2.6.2 Hakikat Pendidikan Inklusif

Terdapat dua hakikat pendidikan inklusif, yaitu; (1) Pendidikan inklusif adalah penggabungan sistem pendidikan reguler dan pedidikan khusus ke dalam satu sistem dalam sekolah yang disatukan untuk mempertemukan perbedaan kebutuhan, (2) Pendidikan inklusif adalah sebuah filosofi pendidikan dan sosial dimana semua orang di dalamnnya adalah bagian berharga dalam kebersamaan, apapun perbedaan mereka.

Tujuan pendidikan inklusif adalah disamping untuk menyukseskan wajib belajar pendidikan dasar juga untuk menyamakan hak dalam memperoleh pendidikan antara anak normal dengan anak berkebutuhan khusus.

Melalui pendidikan inklusif ini, diharapkan anak yang berkelainan atau berkebutuhan khusus dapan memperoleh pendidikan bersama-sama dengan anak normal lainnya. Tujuannya adalah tidak ada kesenjangan di antara hak ABK

dengan anak normal lainnya. Diharapkan pula anak dengan kebutuhan khusus dapat memaksimalkan potensi yang ada di dalam dirinya. Sehingga hasil belajara ABK tidak telampau jauh dengan siswa normal lainnya.

2.6.3 Peserta Didik 2.6.3.1 Sasaran

Direktorat Pembinaan PKLK Dikdas (2012: 22), Sasaran Pendidikan Inklusif secara umum adalah semua peserta didik yang ada disekolah reguler. Tidak hanya mereka yang sering disebut sebagai anak berkelainan, tetapi juga

mereka yang termasuk anak „normal‟. Mereka secara keseluruhan harus

memahami dan menerima keanekaragaman dan perbedaan individual.

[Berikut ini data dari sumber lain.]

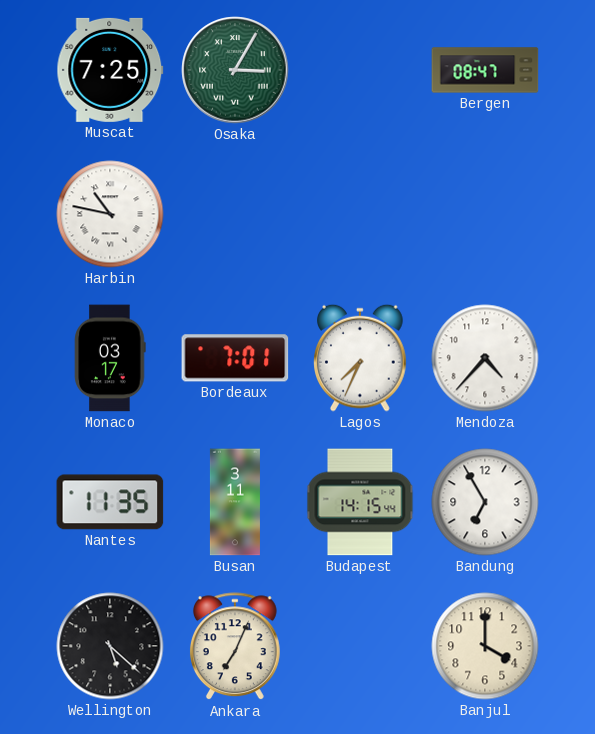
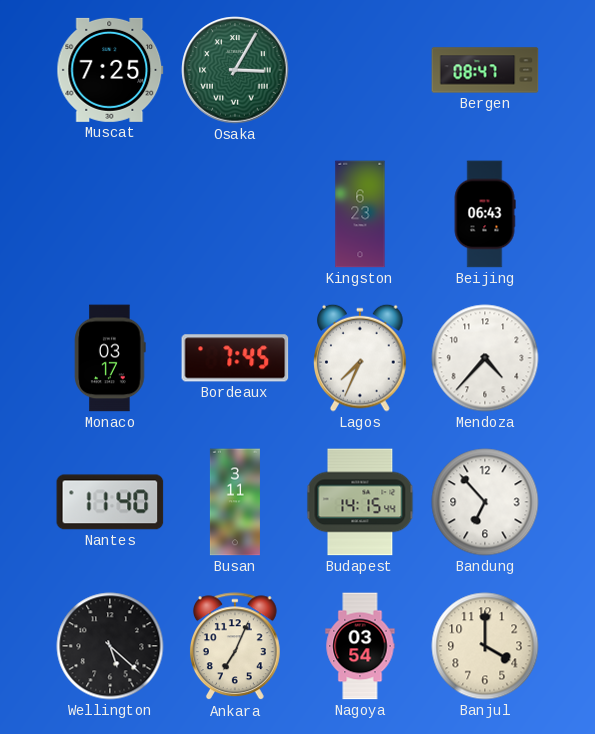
Harbin: 10:47 -> none
Kingston: none -> 6:23
Beijing: none -> 06:43
Bordeaux: 7:01 -> 7:45
Nantes: 11:35 -> 11:40
Bandung: 6:55 -> 6:53
Nagoya: none -> 03:54
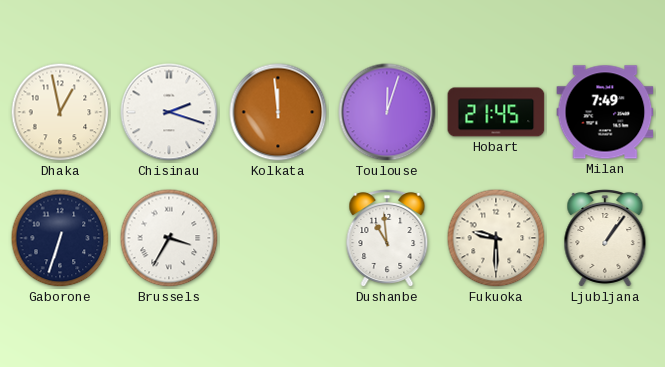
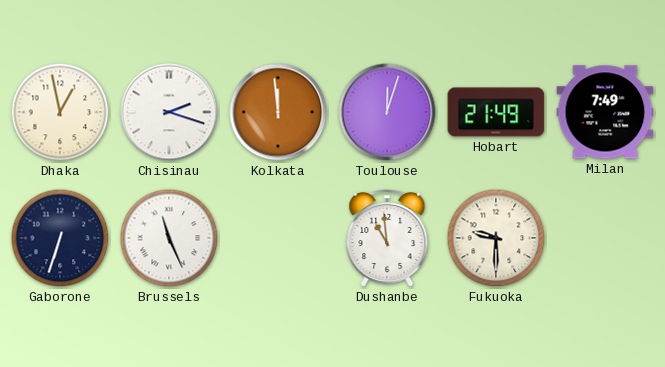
Hobart: 21:45 -> 21:49
Brussels: 3:35 -> 11:26
Ljubljana: 1:06 -> none
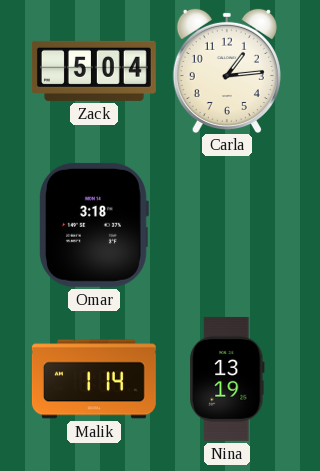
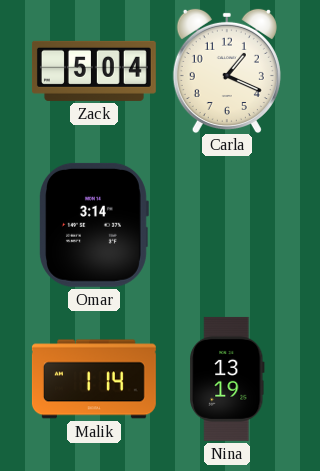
Carla: 1:14 -> 1:19
Omar: 3:18 -> 3:14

Sedangkan, secara khusus, sasaran Pendidikan Inklusif adalah setiap peserta didik yang memiliki kelainan fisik, emosional, mental, sosial, atau memiliki potensi kecerdasan dan/atau bakat istimewa. Yang dimaksud dengan peserta didik yang memiliki kelainan, terdiri atas ; tunanetra, tunarungu, tunawicara, tunagrahita, tunadaksa, tunalaras, berkesulitan belajar, lamban belajar, autis, memiliki gangguan motorik, menjadi korban penyalahgunaan narkoba, obat terlarang dan zat adiktif, tunaganda.

2.6.3.2 Identifikasi ABK

Identifikasi dimaknai sebagai proses penjaringan, sedangkan assessmen dimaknai sebagai penyaringan. Identifikasi anak dimaksudkan sebagai suatu upaya seseorang (orangtua, guru, maupun tenaga kependidikan lainnya) untuk melakukan proses penjaringan terhadap anak yang mempunyai kelainan/penyimpangan (fisik, intelektual, sosial, emosiaonal/tingkah laku) dalam

rangka pemberian layanan pendidikan yang sesuai. Hasil identifikasi adalah ditemukannya anak-anak berkelaianan yang perlu mendapatkan layanan pendidikan khusus melalui program inklusif.

Direktorat Pembinaan PKLK Dikdas (2012: 24), Identifikasi ABK dilakukan untuk lima keperluan, yaitu: penjaringan (screening), pengalihtanganan, dan pemantauan kemajuan belajar.

2.6.3.3 Assesmen

Assesmen merupakan proses pengumpulan informasi sebelum disusun program pembelajaran bagi siswa berkelainan. Assessmen ini dimaksudkan untuk memahami keunggulan dan hambatan belajar siswa, sehingga diharapkan program yang disusun benar-benar sesuai dengan kebutuhan belajarnya.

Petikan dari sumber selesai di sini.